Consider a small, spatially finite possible world that is divided into three zones, A, B, and C. In Zone A, there is a complete freeze — a cessation of all change — for one hour every 2 years. These local freezes in Zone A are preceded by a short period in which every object in A takes on a reddish glow (observable to the occupants of all three zones), while at the same time a temporary force field develops at the boundary of Zone A, preventing anything from entering or exiting that zone during the freeze. While the freeze in Zone A is taking place, Zone A appears to those in Zones B and C to be pitch black, since no light can enter or exit the frozen zone; but as soon as the local freeze in Zone A is over, the people in the other two zones can again see everything in Zone A, and can in fact see those things resuming their normal behaviors without missing a beat. To those who remain in Zone A for the freeze, it appears that the reddish glowing and the development of the force field are immediately followed, not by any cessation of change, but, instead, by a large number of sudden and discontinuous changes in the other two zones.

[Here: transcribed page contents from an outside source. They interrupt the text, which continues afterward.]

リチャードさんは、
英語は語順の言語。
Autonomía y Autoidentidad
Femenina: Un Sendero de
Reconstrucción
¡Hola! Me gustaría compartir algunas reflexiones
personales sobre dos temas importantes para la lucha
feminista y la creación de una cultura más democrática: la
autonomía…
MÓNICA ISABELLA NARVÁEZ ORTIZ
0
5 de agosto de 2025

Meanwhile, In Zone B there is a similar freeze for one hour every 3 years, and in Zone C there is a freeze for one hour every 5 years. The inhabitants of this strange world quickly become aware of the local freezes, and they have no trouble calculating the “freeze function” for each of the three zones. What’s more, they also calculate that there is a global freeze — a period during which each one of the three zones undergoes a local freeze — exactly once every 30 years. Whenever a global freeze occurs, of course, no one is able to see any frozen objects or blacked-out zones, since everyone and everything is frozen at the same time. But the reddish glowing and the development of temporary force fields that precede each world-wide freeze are observable to everyone; and so the global freeze times come to be celebrated by “empty time parties” all over the world.
No doubt the inhabitants of this unusual world could come up with a theory that explains the local freezes in a way that doesn’t posit any empty time. For they could theorize that in Zone A there is a local freeze every two years, except for the 30th year, when there is no freeze; and similarly for the other zones. But such a theory would involve freezing functions that are more complicated than those that entail a global freeze every 30 years.
What is this thought experiment supposed to show? Well, it can’t be taken to show that global freezes are possible, because (at least the way the story has been told here) they are simply a stipulated detail of the story, and we can’t show that something is possible merely by stipulating that it is the case in some possible world. What the thought experiment does seem to show, however, is that it is possible for rational beings to have at least some evidence for the existence of periods of empty time in their world. For we can describe the possible world of the thought experiment in a neutral way that specifies how things in the world appear to its denizens, without specifying whether the real freeze functions for Zones A, B, and C are the simpler ones described above that entail a global freeze every 30 years or the more complicated ones that do not have that entailment. And a possible world that appears this way to its inhabitants is surely a world in which those inhabitants have some reason to take seriously the possibility that there are periods of empty time in their world, that they know when those periods occur, and even that they know exactly how long the periods of empty time last.